Rating A Buyer’s Negotiation Effectiveness

PurchTips edition #360

How Can Your Manager Tell If You’ve Negotiated Effectively?

Allow me to share a story of my first $100,000 procurement negotiation, 20 years ago this month. I had just finished negotiating with a supplier. After weeks of back-and-forth, I got the supplier to agree to several favorable terms, including a price that was 20% below its original offer. I was excited to tell my boss about how effectively I negotiated.

When I told him my news, I expected him to be pretty happy. But he looked up at me, stone-faced, and asked: “Is that as low as they will go?” I replied, “Well, yeah.” And he said, “How do you know?” And I stumbled through my response, saying “Well…that’s the price we ended up at…when we concluded negotiations.” And he probed further with “How do you know that they wouldn’t be willing to go even lower if you continued the negotiation?” I probably looked like a deer in headlights, because I didn’t have a good answer for him! Maybe I didn’t negotiate so effectively after all!

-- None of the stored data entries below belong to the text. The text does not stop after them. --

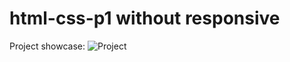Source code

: # html-css-p1 without responsive

Project showcase: 
![Project](https://raw.githubusercontent.com/Rahultanmoy/html-css-p1/main/Screenshot%202022-02-23%20at%2022-07-45%20Peter%20Parker%20Website.png)
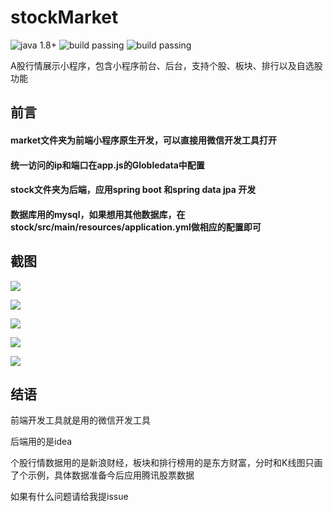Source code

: # stockMarket
![java 1.8+](https://img.shields.io/badge/JAVA-1.8+-green.svg)
![build passing](https://img.shields.io/appveyor/ci/gruntjs/grunt.svg)
![build passing](https://img.shields.io/apm/l/vim-mode.svg)	

A股行情展示小程序，包含小程序前台、后台，支持个股、板块、排行以及自选股功能

## 前言

#### market文件夹为前端小程序原生开发，可以直接用微信开发工具打开
#### 统一访问的ip和端口在app.js的Globledata中配置
#### stock文件夹为后端，应用spring boot 和spring data jpa 开发
#### 数据库用的mysql，如果想用其他数据库，在stock/src/main/resources/application.yml做相应的配置即可


## 截图

![](https://github.com/daichaoren/stockMarket/raw/master/img/hotTop.png) 

![](https://github.com/daichaoren/stockMarket/raw/master/img/stock.png) 

![](https://github.com/daichaoren/stockMarket/raw/master/img/selected.png) 

![](https://github.com/daichaoren/stockMarket/raw/master/img/blockList.png) 

![](https://github.com/daichaoren/stockMarket/raw/master/img/blockType.png) 

## 结语
 前端开发工具就是用的微信开发工具
 
 后端用的是idea
 
 个股行情数据用的是新浪财经，板块和排行榜用的是东方财富，分时和K线图只画了个示例，具体数据准备今后应用腾讯股票数据
 
 如果有什么问题请给我提issue

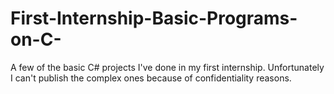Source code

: # First-Internship-Basic-Programs-on-C-
A few of the basic C# projects I've done in my first internship. Unfortunately I can't publish the complex ones because of confidentiality reasons.
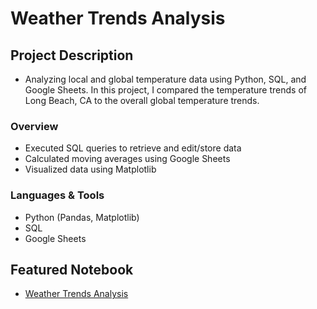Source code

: # Weather Trends Analysis
## Project Description
* Analyzing local and global temperature data using Python, SQL, and Google Sheets. In this project, I compared the temperature trends of Long Beach, CA to the overall global temperature trends.

### Overview
  - Executed SQL queries to retrieve and edit/store data
  - Calculated moving averages using Google Sheets
  - Visualized data using Matplotlib
  
### Languages & Tools
* Python (Pandas, Matplotlib)
* SQL 
* Google Sheets

## Featured Notebook
* [Weather Trends Analysis](https://dpghazi-da-nano.s3.amazonaws.com/Explore_Weather_Trends.pdf)
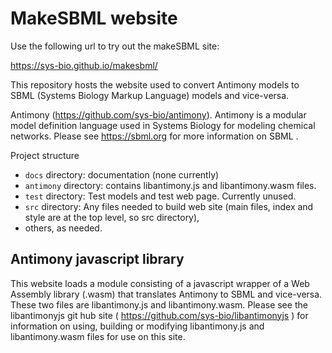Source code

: # MakeSBML website

Use the following url to try out the makeSBML site:

https://sys-bio.github.io/makesbml/

This repository hosts the website used to convert Antimony models to SBML (Systems Biology Markup Language) models and vice-versa.

Antimony (https://github.com/sys-bio/antimony). Antimony is a modular model definition language used in Systems Biology for modeling chemical networks. Please see https://sbml.org for more information on SBML .  


Project structure
- `docs` directory: documentation (none currently)
- `antimony` directory: contains libantimony.js and libantimony.wasm files.
- `test` directory: Test models and test web page. Currently unused.
- `src` directory: Any files needed to build web site (main files, index and style are at the top level, so src directory),
- others, as needed. 

## Antimony javascript library
This website loads a module consisting of a javascript wrapper of a Web Assembly library (.wasm) that translates Antimony to SBML and vice-versa. These two files are libantimony.js and libantimony.wasm. 
Please see the libantimonyjs git hub site ( https://github.com/sys-bio/libantimonyjs ) for information on using, building or modifying libantimony.js and libantimony.wasm files for use on this site.
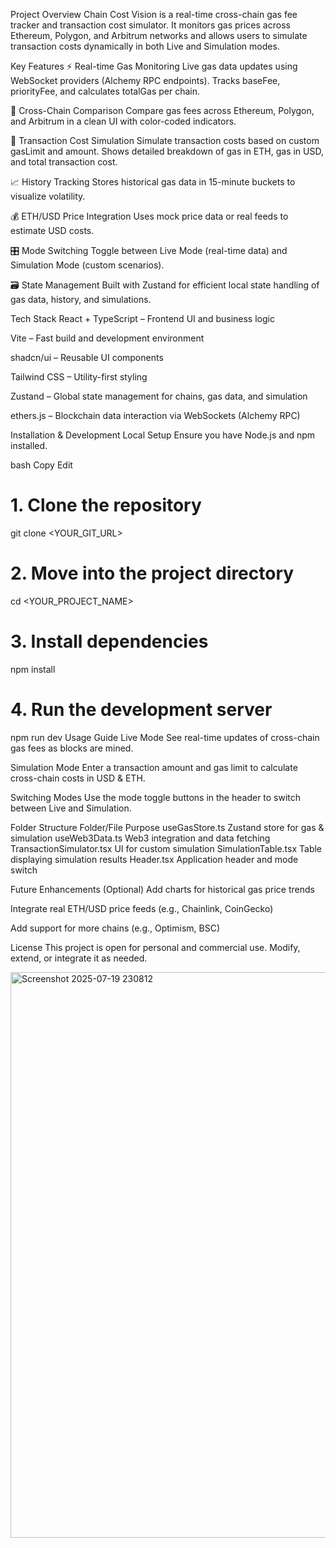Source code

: Project Overview
Chain Cost Vision is a real-time cross-chain gas fee tracker and transaction cost simulator.
It monitors gas prices across Ethereum, Polygon, and Arbitrum networks and allows users to simulate transaction costs dynamically in both Live and Simulation modes.

Key Features
⚡ Real-time Gas Monitoring
Live gas data updates using WebSocket providers (Alchemy RPC endpoints).
Tracks baseFee, priorityFee, and calculates totalGas per chain.

🔄 Cross-Chain Comparison
Compare gas fees across Ethereum, Polygon, and Arbitrum in a clean UI with color-coded indicators.

🧮 Transaction Cost Simulation
Simulate transaction costs based on custom gasLimit and amount.
Shows detailed breakdown of gas in ETH, gas in USD, and total transaction cost.

📈 History Tracking
Stores historical gas data in 15-minute buckets to visualize volatility.

💰 ETH/USD Price Integration
Uses mock price data or real feeds to estimate USD costs.

🎛️ Mode Switching
Toggle between Live Mode (real-time data) and Simulation Mode (custom scenarios).

🗃️ State Management
Built with Zustand for efficient local state handling of gas data, history, and simulations.

Tech Stack
React + TypeScript – Frontend UI and business logic

Vite – Fast build and development environment

shadcn/ui – Reusable UI components

Tailwind CSS – Utility-first styling

Zustand – Global state management for chains, gas data, and simulation

ethers.js – Blockchain data interaction via WebSockets (Alchemy RPC)

Installation & Development
Local Setup
Ensure you have Node.js and npm installed.

bash
Copy
Edit
# 1. Clone the repository
git clone <YOUR_GIT_URL>

# 2. Move into the project directory
cd <YOUR_PROJECT_NAME>

# 3. Install dependencies
npm install

# 4. Run the development server
npm run dev
Usage Guide
Live Mode
See real-time updates of cross-chain gas fees as blocks are mined.

Simulation Mode
Enter a transaction amount and gas limit to calculate cross-chain costs in USD & ETH.

Switching Modes
Use the mode toggle buttons in the header to switch between Live and Simulation.

Folder Structure
Folder/File	Purpose
useGasStore.ts	Zustand store for gas & simulation
useWeb3Data.ts	Web3 integration and data fetching
TransactionSimulator.tsx	UI for custom simulation
SimulationTable.tsx	Table displaying simulation results
Header.tsx	Application header and mode switch

Future Enhancements (Optional)
Add charts for historical gas price trends

Integrate real ETH/USD price feeds (e.g., Chainlink, CoinGecko)

Add support for more chains (e.g., Optimism, BSC)

License
This project is open for personal and commercial use. Modify, extend, or integrate it as needed.




<img width="1905" height="905" alt="Screenshot 2025-07-19 230812" src="https://github.com/user-attachments/assets/ad50ce9f-f2e8-4aff-bcb1-afb2981ef9d5" />

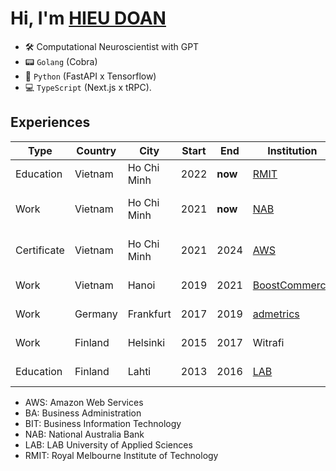 # Hi, I'm [HIEU DOAN](https://hieudoanm.github.io)

- 🛠️ Computational Neuroscientist with GPT
- 📟 `Golang` (Cobra)
- 🤖 `Python` (FastAPI x Tensorflow)
- 💻 `TypeScript` (Next.js x tRPC).

## Experiences

| Type        | Country | City        | Start | End     | Institution                    | Position                                   |
| ----------- | ------- | ----------- | ----- | ------- | ------------------------------ | ------------------------------------------ |
| Education   | Vietnam | Ho Chi Minh | 2022  | **now** | [RMIT][rmit]                   | [Bachelor of Psychology][rmit-psychology]  |
| Work        | Vietnam | Ho Chi Minh | 2021  | **now** | [NAB][nab]                     | Senior Software Developer                  |
| Certificate | Vietnam | Ho Chi Minh | 2021  | 2024    | [AWS][aws]                     | [Solutions Architect – Associate][aws-ssa] |
| Work        | Vietnam | Hanoi       | 2019  | 2021    | [BoostCommerce][boostcommerce] | Software Developer                         |
| Work        | Germany | Frankfurt   | 2017  | 2019    | [admetrics][admetrics]         | Front-end Developer                        |
| Work        | Finland | Helsinki    | 2015  | 2017    | Witrafi                        | Front-end Developer                        |
| Education   | Finland | Lahti       | 2013  | 2016    | [LAB][lab]                     | [Bachelor of BA, BIT][lab-bba-bit]         |

- AWS: Amazon Web Services
- BA: Business Administration
- BIT: Business Information Technology
- NAB: National Australia Bank
- LAB: LAB University of Applied Sciences
- RMIT: Royal Melbourne Institute of Technology

[admetrics]: https://www.admetrics.io/
[aws]: https://aws.amazon.com
[aws-ssa]: https://www.credly.com/badges/a427ccdc-fc44-4874-a422-21d772e0e4b3
[boostcommerce]: https://boostcommerce.net/
[lab]: https://lab.fi/
[lab-bba-bit]: https://lab.fi/en/study/bachelor-business-administration-business-information-technology-full-time-studies-lahti-210
[nab]: https://www.nab.com.au/
[rmit]: https://www.rmit.edu.vn/
[rmit-psychology]: https://www.rmit.edu.vn/study-at-rmit/undergraduate-programs/bachelor-of-psychology
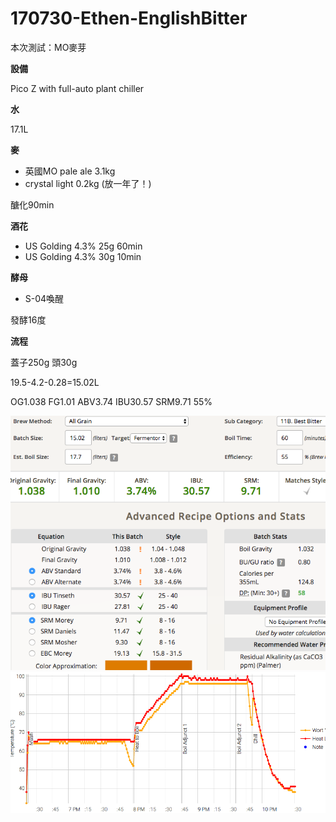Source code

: # 170730-Ethen-EnglishBitter

本次測試：MO麥芽

**設備**

Pico Z with full-auto plant chiller

**水**

17.1L

**麥**

* 英國MO pale ale 3.1kg
* crystal light 0.2kg (放一年了！)

醣化90min

**酒花**

* US Golding 4.3% 25g 60min
* US Golding 4.3% 30g 10min

**酵母**

* S-04喚醒

發酵16度

**流程**

蓋子250g 頭30g 

19.5-4.2-0.28=15.02L

OG1.038 FG1.01 ABV3.74 IBU30.57 SRM9.71 55% 

![](../img/test65.png)
![](../img/test66.png)
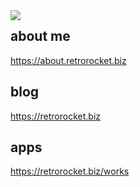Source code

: <a href="https://github.com/anuraghazra/github-readme-stats">
  <img align="left" src="https://github-readme-stats.vercel.app/api/top-langs/?username=retrorocket" />
</a>

## about me
https://about.retrorocket.biz

## blog
https://retrorocket.biz

## apps
https://retrorocket.biz/works
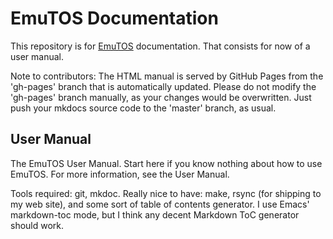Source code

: # EmuTOS Documentation #

This repository is for [EmuTOS](https://emutos.sourceforge.io/) documentation. That consists for now of a user manual.

Note to contributors: The HTML manual is served by GitHub Pages from the 'gh-pages' branch that is automatically updated. Please do not modify the 'gh-pages' branch manually, as your changes would be overwritten. Just push your mkdocs source code to the 'master' branch, as usual.

## User Manual ##

The EmuTOS User Manual. Start here if you know nothing about how to use EmuTOS. For more information, see the User Manual.

Tools required: git, mkdoc. Really nice to have: make, rsync (for shipping to my web site), and some sort of table of contents generator. I use Emacs' markdown-toc mode, but I think any decent Markdown ToC generator should work.
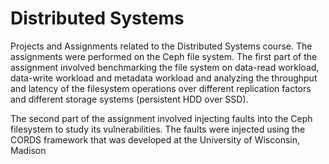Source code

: # Distributed Systems

Projects and Assignments related to the Distributed Systems course. The assignments were performed on the Ceph file system. The first part of the assignment involved benchmarking the file system on data-read workload, data-write workload and metadata workload and analyzing the throughput and latency of the filesystem operations over different replication factors and different storage systems (persistent HDD over SSD). 

The second part of the assignment involved injecting faults into the Ceph filesystem to study its vulnerabilities. The faults were injected using the CORDS framework that was developed at the University of Wisconsin, Madison
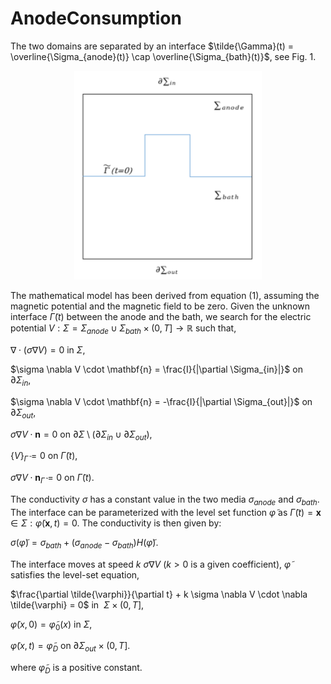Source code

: # AnodeConsumption

The two domains are separated by an interface $\tilde{\Gamma}(t) = \overline{\Sigma_{anode}(t)} \cap \overline{\Sigma_{bath}(t)}$, see Fig. 1.

<p align="center">
  <img src="Figures/geometry_anode.png" alt="Geometry of the simplified problem." width="300"/>
</p>

The mathematical model has been derived from equation (1), assuming the magnetic potential and the magnetic field to be zero. Given the unknown interface $\tilde{\Gamma}(t)$ between the anode and the bath, we search for the electric potential $V: \Sigma=\Sigma_{anode} \cup \Sigma_{bath} \times (0, T] \to \mathbb{R}$ such that,

$\nabla \cdot (\sigma \nabla V) = 0$ in $\Sigma$,

$\sigma \nabla V \cdot \mathbf{n} = \frac{I}{|\partial \Sigma_{in}|}$ on $\partial \Sigma_{in}$,

$\sigma \nabla V \cdot \mathbf{n} = -\frac{I}{|\partial \Sigma_{out}|}$ on $\partial \Sigma_{out}$,

$\sigma \nabla V \cdot \mathbf{n} = 0$ on $\partial \Sigma \setminus (\partial \Sigma_{in} \cup \partial \Sigma_{out})$,

$\{V\}_{\tilde{\Gamma}} = 0$ on $\tilde{\Gamma}(t)$,

${\sigma \nabla V \cdot \mathbf{n}}_{\tilde{\Gamma}} = 0$ on $\tilde{\Gamma}(t)$.


The conductivity $\sigma$ has a constant value in the two media $\sigma_{anode}$ and $\sigma_{bath}$. The interface can be parameterized with the level set function $\tilde{\varphi}$ as $\tilde{\Gamma}(t) = {\mathbf{x} \in \Sigma : \tilde{\varphi}(\mathbf{x}, t) = 0}$. The conductivity is then given by:

$\sigma(\tilde{\varphi}) = \sigma_{bath} + (\sigma_{anode} - \sigma_{bath}) H(\tilde{\varphi})$.

The interface moves at speed $k \ \sigma \nabla V$ ($k>0$ is a given coefficient), $\tilde{\varphi}$ satisfies the level-set equation,

$\frac{\partial \tilde{\varphi}}{\partial t} + k \sigma \nabla V \cdot \nabla \tilde{\varphi} = 0$ in  $\ \Sigma \times (0,T]$, 

$\tilde{\varphi}(x, 0) = \tilde{\varphi}_0(x)$ in $\Sigma$, 

$\tilde{\varphi}(x, t) = \tilde{\varphi}_D$ on $\partial \Sigma_{out} \times (0,T]$.
    
where $\tilde{\varphi}_D$ is a positive constant.


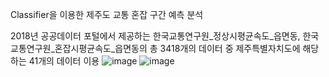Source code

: Classifier을 이용한 제주도 교통 혼잡 구간 예측 분석

2018년 공공데이터 포털에서 제공하는 한국교통연구원_정상시평균속도_읍면동, 한국교통연구원_혼잡시평균속도_읍면동의 총 3418개의 데이터 중 제주특별자치도에 해당하는 41개의 데이터 이용
![image](https://github.com/aeyena/Jeju-Island-traffic-volume/assets/121078071/074e2676-e8e8-45d5-9125-3430337f250d)
![image](https://github.com/aeyena/Jeju-Island-traffic-volume/assets/121078071/0ddceee6-db56-4442-b864-6a4523e1b737)
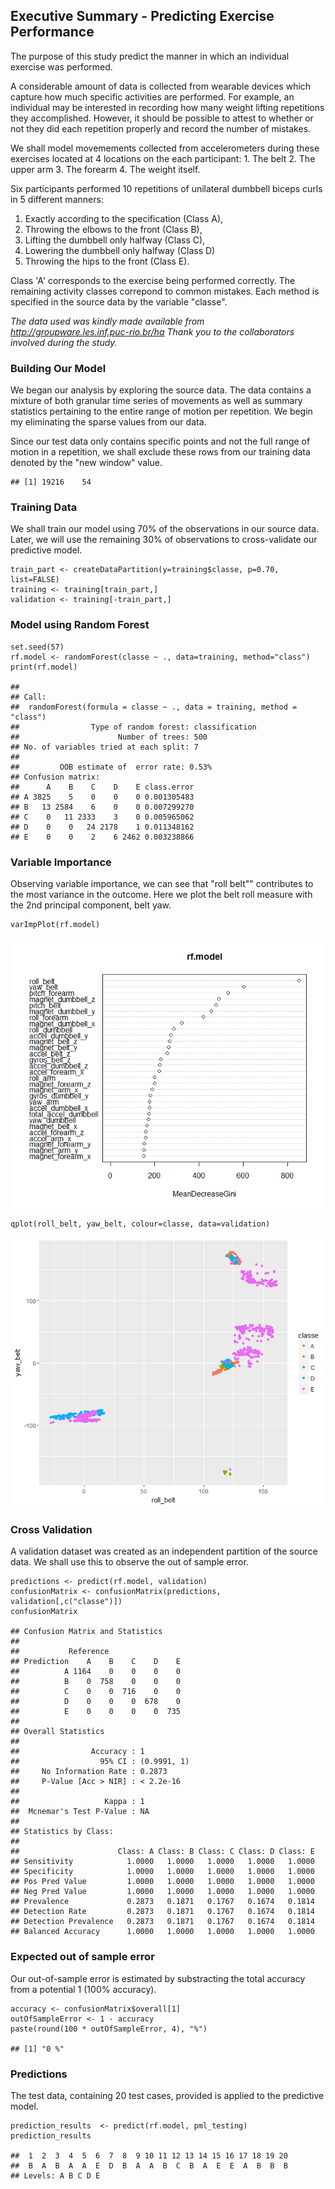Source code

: Executive Summary - Predicting Exercise Performance
---------------------------------------------------

The purpose of this study predict the manner in which an individual
exercise was performed.

A considerable amount of data is collected from wearable devices which
capture how much specific activities are performed. For example, an
individual may be interested in recording how many weight lifting
repetitions they accomplished. However, it should be possible to attest
to whether or not they did each repetition properly and record the
number of mistakes.

We shall model movemements collected from accelerometers during these
exercises located at 4 locations on the each participant: 1. The belt 2.
The upper arm 3. The forearm 4. The weight itself.

Six participants performed 10 repetitions of unilateral dumbbell biceps
curls in 5 different manners:

1.  Exactly according to the specification (Class A),
2.  Throwing the elbows to the front (Class B),
3.  Lifting the dumbbell only halfway (Class C),
4.  Lowering the dumbbell only halfway (Class D)
5.  Throwing the hips to the front (Class E).

Class 'A' corresponds to the exercise being performed correctly. The
remaining activity classes correpond to common mistakes. Each method is
specified in the source data by the variable "classe".

*The data used was kindly made available from
<http://groupware.les.inf.puc-rio.br/ha> Thank you to the collaborators
involved during the study.*

### Building Our Model

We began our analysis by exploring the source data. The data contains a
mixture of both granular time series of movements as well as summary
statistics pertaining to the entire range of motion per repetition. We
begin my eliminating the sparse values from our data.

Since our test data only contains specific points and not the full range
of motion in a repetition, we shall exclude these rows from our training
data denoted by the "new window" value.

    ## [1] 19216    54

### Training Data

We shall train our model using 70% of the observations in our source
data. Later, we will use the remaining 30% of observations to
cross-validate our predictive model.

    train_part <- createDataPartition(y=training$classe, p=0.70, list=FALSE)
    training <- training[train_part,]
    validation <- training[-train_part,]

### Model using Random Forest

    set.seed(57)
    rf.model <- randomForest(classe ~ ., data=training, method="class")
    print(rf.model)

    ## 
    ## Call:
    ##  randomForest(formula = classe ~ ., data = training, method = "class") 
    ##                Type of random forest: classification
    ##                      Number of trees: 500
    ## No. of variables tried at each split: 7
    ## 
    ##         OOB estimate of  error rate: 0.53%
    ## Confusion matrix:
    ##      A    B    C    D    E class.error
    ## A 3825    5    0    0    0 0.001305483
    ## B   13 2584    6    0    0 0.007299270
    ## C    0   11 2333    3    0 0.005965062
    ## D    0    0   24 2178    1 0.011348162
    ## E    0    0    2    6 2462 0.003238866

### Variable Importance

Observing variable importance, we can see that "roll belt"" contributes
to the most variance in the outcome. Here we plot the belt roll measure
with the 2nd principal component, belt yaw.

    varImpPlot(rf.model)

![](Practical_Machine_Learning_Project_files/figure-markdown_strict/unnamed-chunk-6-1.png)

    qplot(roll_belt, yaw_belt, colour=classe, data=validation)

![](Practical_Machine_Learning_Project_files/figure-markdown_strict/unnamed-chunk-6-2.png)

### Cross Validation

A validation dataset was created as an independent partition of the
source data. We shall use this to observe the out of sample error.

    predictions <- predict(rf.model, validation)
    confusionMatrix <- confusionMatrix(predictions, validation[,c("classe")])
    confusionMatrix

    ## Confusion Matrix and Statistics
    ## 
    ##           Reference
    ## Prediction    A    B    C    D    E
    ##          A 1164    0    0    0    0
    ##          B    0  758    0    0    0
    ##          C    0    0  716    0    0
    ##          D    0    0    0  678    0
    ##          E    0    0    0    0  735
    ## 
    ## Overall Statistics
    ##                                      
    ##                Accuracy : 1          
    ##                  95% CI : (0.9991, 1)
    ##     No Information Rate : 0.2873     
    ##     P-Value [Acc > NIR] : < 2.2e-16  
    ##                                      
    ##                   Kappa : 1          
    ##  Mcnemar's Test P-Value : NA         
    ## 
    ## Statistics by Class:
    ## 
    ##                      Class: A Class: B Class: C Class: D Class: E
    ## Sensitivity            1.0000   1.0000   1.0000   1.0000   1.0000
    ## Specificity            1.0000   1.0000   1.0000   1.0000   1.0000
    ## Pos Pred Value         1.0000   1.0000   1.0000   1.0000   1.0000
    ## Neg Pred Value         1.0000   1.0000   1.0000   1.0000   1.0000
    ## Prevalence             0.2873   0.1871   0.1767   0.1674   0.1814
    ## Detection Rate         0.2873   0.1871   0.1767   0.1674   0.1814
    ## Detection Prevalence   0.2873   0.1871   0.1767   0.1674   0.1814
    ## Balanced Accuracy      1.0000   1.0000   1.0000   1.0000   1.0000

### Expected out of sample error

Our out-of-sample error is estimated by substracting the total accuracy
from a potential 1 (100% accuracy).

    accuracy <- confusionMatrix$overall[1]
    outOfSampleError <- 1 - accuracy
    paste(round(100 * outOfSampleError, 4), "%")

    ## [1] "0 %"

### Predictions

The test data, containing 20 test cases, provided is applied to the
predictive model.

    prediction_results  <- predict(rf.model, pml_testing)
    prediction_results

    ##  1  2  3  4  5  6  7  8  9 10 11 12 13 14 15 16 17 18 19 20 
    ##  B  A  B  A  A  E  D  B  A  A  B  C  B  A  E  E  A  B  B  B 
    ## Levels: A B C D E
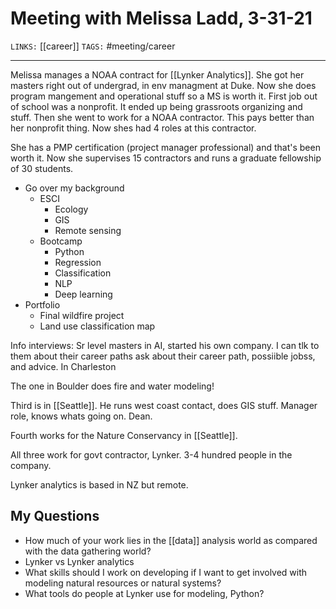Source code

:# Meeting with Melissa Ladd, 3-31-21
`LINKS:` [[career]]
`TAGS:` #meeting/career

---
Melissa manages a NOAA contract for [[Lynker Analytics]]. She got her masters right out of undergrad, in env managment at Duke. Now she does program mangement and operational stuff so a MS is worth it. First job out of school was a nonprofit. It ended up being grassroots organizing and stuff. Then she went to work for a NOAA contractor. This pays better than her nonprofit thing. Now shes had 4 roles at this contractor. 

She has a PMP certification (project manager professional) and that's been worth it. Now she supervises 15 contractors and runs a graduate fellowship of 30 students. 

- Go over my background
	- ESCI
		- Ecology
		- GIS
		- Remote sensing
	- Bootcamp
		- Python
		- Regression
		- Classification
		- NLP
		- Deep learning
- Portfolio
	- Final wildfire project
	- Land use classification map

Info interviews:
Sr level masters in AI, started his own company. I can tlk to them about their career paths 
ask about their career path, possiible jobss, and advice. In Charleston

The one in Boulder does fire and water modeling! 

Third is in [[Seattle]]. He runs west coast contact, does GIS stuff. Manager role, knows whats going on. Dean. 

Fourth works for the Nature Conservancy in [[Seattle]]. 

All three work for govt contractor, Lynker. 3-4 hundred people in the company. 

Lynker analytics is based in NZ but remote. 

## My Questions
- How much of your work lies in the [[data]] analysis world as compared with the data gathering world?
- Lynker vs Lynker analytics
- What skills should I work on developing if I want to get involved with modeling natural resources or natural systems?
- What tools do people at Lynker use for modeling, Python?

So, how can you rate a buyer’s negotiation effectiveness, to know when maximum value has been extracted from a negotiation? Here are two clues:

  • The supplier will say “no” to a request of yours at least twice. Suppliers know that today’s buyers have a “if you don’t ask, you won’t get” mentality. So, they think that buyers ask for everything, knowing that they’ll have to settle for less. Suppliers counter that with an initial refusal of a request to test the buyer’s seriousness and figuring that “If it’s important, they’ll ask again.” Therefore, giving up after one rejection is not advisable. However, if a supplier says it cannot honor a request over and over, they may actually mean it.
  • The supplier will submit a “best and final offer.” Negotiations can wear suppliers down and make them feel like they’ll never be able to improve their offers enough to win your business. In these cases, they will often “leave it all out there” and provide a proposal labeled “best and final offer” that contains another concession or two. While there’s no guarantee that the supplier truly couldn’t move more, submitting a best and final offer is a risky and gutsy move by suppliers and provides some evidence that you may have pushed them as far as you can without killing the deal.